**Required work**:
Count how many lines in the listing below contain the string "java", treating uppercase and lowercase letters as different. Give only the number.

**Information provided**:
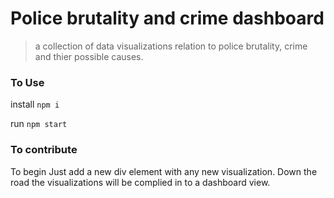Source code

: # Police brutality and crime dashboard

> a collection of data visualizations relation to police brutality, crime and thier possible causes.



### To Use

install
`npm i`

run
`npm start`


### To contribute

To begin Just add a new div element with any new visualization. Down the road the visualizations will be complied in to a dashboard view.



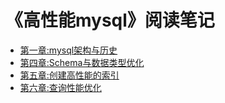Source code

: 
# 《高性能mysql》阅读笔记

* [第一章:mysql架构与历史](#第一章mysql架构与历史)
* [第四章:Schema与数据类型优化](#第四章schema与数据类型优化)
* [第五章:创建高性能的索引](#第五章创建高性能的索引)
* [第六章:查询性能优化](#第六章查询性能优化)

--

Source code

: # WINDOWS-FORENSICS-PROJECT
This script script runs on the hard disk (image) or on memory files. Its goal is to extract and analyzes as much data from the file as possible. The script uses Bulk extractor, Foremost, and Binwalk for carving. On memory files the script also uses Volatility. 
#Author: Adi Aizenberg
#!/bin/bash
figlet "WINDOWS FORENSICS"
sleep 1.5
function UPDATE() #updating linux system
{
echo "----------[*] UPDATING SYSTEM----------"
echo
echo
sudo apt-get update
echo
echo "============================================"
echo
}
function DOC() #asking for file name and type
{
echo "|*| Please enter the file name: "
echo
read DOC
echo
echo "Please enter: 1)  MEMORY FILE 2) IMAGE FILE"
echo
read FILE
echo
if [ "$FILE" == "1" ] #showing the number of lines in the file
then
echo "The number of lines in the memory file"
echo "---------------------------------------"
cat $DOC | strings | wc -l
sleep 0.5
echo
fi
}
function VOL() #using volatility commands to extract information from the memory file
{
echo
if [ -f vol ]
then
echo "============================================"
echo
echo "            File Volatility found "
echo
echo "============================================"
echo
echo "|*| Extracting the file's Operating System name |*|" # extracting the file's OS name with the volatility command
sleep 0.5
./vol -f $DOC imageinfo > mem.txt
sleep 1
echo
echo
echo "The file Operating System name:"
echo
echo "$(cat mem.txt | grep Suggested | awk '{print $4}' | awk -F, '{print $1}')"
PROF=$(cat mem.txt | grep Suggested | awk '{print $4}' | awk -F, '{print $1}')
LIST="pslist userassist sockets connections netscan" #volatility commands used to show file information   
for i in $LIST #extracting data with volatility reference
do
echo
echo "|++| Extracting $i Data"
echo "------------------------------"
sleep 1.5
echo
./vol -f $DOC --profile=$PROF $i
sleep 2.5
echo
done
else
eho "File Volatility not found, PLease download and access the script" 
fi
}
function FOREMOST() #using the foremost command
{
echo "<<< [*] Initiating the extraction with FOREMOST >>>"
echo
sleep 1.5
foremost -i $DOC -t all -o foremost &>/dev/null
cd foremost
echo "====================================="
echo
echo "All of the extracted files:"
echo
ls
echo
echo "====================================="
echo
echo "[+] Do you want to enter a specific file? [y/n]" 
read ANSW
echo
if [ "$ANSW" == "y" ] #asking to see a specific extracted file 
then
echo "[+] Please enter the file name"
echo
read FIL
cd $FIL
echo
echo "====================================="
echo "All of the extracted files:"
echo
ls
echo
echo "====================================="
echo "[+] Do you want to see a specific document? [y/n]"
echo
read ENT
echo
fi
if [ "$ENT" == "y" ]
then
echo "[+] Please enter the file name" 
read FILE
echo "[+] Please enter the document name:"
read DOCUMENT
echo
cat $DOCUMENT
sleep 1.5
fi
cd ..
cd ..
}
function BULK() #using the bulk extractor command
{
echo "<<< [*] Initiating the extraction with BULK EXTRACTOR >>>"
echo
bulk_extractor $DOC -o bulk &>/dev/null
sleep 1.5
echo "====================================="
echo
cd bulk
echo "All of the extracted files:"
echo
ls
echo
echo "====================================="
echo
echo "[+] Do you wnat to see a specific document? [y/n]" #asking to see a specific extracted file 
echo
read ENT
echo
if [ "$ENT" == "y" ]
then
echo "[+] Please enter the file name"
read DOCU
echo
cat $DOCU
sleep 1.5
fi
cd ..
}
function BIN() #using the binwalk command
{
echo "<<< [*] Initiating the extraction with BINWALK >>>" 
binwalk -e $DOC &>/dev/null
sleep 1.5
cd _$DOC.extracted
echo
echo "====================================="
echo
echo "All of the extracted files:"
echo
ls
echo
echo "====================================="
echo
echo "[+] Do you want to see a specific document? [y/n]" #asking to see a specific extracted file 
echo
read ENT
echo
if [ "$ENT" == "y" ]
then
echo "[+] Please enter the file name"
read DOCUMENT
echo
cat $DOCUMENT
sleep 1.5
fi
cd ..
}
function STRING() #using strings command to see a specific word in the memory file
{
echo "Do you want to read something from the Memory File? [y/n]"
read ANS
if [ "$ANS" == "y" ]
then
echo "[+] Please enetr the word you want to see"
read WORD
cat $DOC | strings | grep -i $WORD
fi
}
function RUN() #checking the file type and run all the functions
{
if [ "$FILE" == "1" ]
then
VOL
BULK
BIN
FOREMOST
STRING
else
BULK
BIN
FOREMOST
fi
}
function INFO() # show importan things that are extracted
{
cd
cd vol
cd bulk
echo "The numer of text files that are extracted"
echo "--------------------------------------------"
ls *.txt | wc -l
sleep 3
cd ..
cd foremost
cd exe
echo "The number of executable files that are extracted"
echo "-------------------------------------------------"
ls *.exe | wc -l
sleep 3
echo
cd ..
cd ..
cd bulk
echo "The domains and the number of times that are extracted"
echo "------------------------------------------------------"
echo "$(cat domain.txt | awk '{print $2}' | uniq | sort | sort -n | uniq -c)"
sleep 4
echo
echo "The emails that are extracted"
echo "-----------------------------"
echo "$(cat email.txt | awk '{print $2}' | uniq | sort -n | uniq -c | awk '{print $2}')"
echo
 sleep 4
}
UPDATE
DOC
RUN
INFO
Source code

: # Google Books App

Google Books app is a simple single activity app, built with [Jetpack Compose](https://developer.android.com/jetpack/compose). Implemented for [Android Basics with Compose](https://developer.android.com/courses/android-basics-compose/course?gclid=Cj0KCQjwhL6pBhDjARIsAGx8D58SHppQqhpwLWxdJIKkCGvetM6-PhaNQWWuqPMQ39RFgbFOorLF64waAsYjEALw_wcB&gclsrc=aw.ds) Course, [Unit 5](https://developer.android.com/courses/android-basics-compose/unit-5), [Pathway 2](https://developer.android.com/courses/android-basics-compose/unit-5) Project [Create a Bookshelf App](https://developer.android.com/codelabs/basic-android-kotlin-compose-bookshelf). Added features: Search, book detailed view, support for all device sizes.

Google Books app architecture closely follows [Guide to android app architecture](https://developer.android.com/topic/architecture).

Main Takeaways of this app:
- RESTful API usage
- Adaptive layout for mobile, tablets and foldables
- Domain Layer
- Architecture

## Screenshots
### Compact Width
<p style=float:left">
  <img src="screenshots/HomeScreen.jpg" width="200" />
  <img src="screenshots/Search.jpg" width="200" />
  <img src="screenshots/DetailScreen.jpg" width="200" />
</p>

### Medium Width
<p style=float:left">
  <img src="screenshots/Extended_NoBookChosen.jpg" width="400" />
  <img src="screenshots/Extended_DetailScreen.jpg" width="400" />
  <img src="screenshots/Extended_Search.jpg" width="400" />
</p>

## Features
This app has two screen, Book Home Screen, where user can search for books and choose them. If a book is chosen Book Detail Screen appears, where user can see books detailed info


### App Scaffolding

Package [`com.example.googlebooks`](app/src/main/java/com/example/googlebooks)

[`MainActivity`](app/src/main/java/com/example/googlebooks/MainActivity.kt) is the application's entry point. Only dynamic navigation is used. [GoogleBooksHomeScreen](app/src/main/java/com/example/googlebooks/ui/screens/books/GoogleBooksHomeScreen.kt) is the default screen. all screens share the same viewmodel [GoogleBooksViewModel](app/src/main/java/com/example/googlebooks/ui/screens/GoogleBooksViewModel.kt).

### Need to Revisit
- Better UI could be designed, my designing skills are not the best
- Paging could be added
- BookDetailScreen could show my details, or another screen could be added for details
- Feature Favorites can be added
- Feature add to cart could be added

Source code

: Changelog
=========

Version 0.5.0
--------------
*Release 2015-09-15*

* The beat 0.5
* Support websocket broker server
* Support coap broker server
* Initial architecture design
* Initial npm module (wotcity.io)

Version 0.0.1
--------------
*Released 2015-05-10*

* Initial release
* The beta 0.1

**Task result**:
2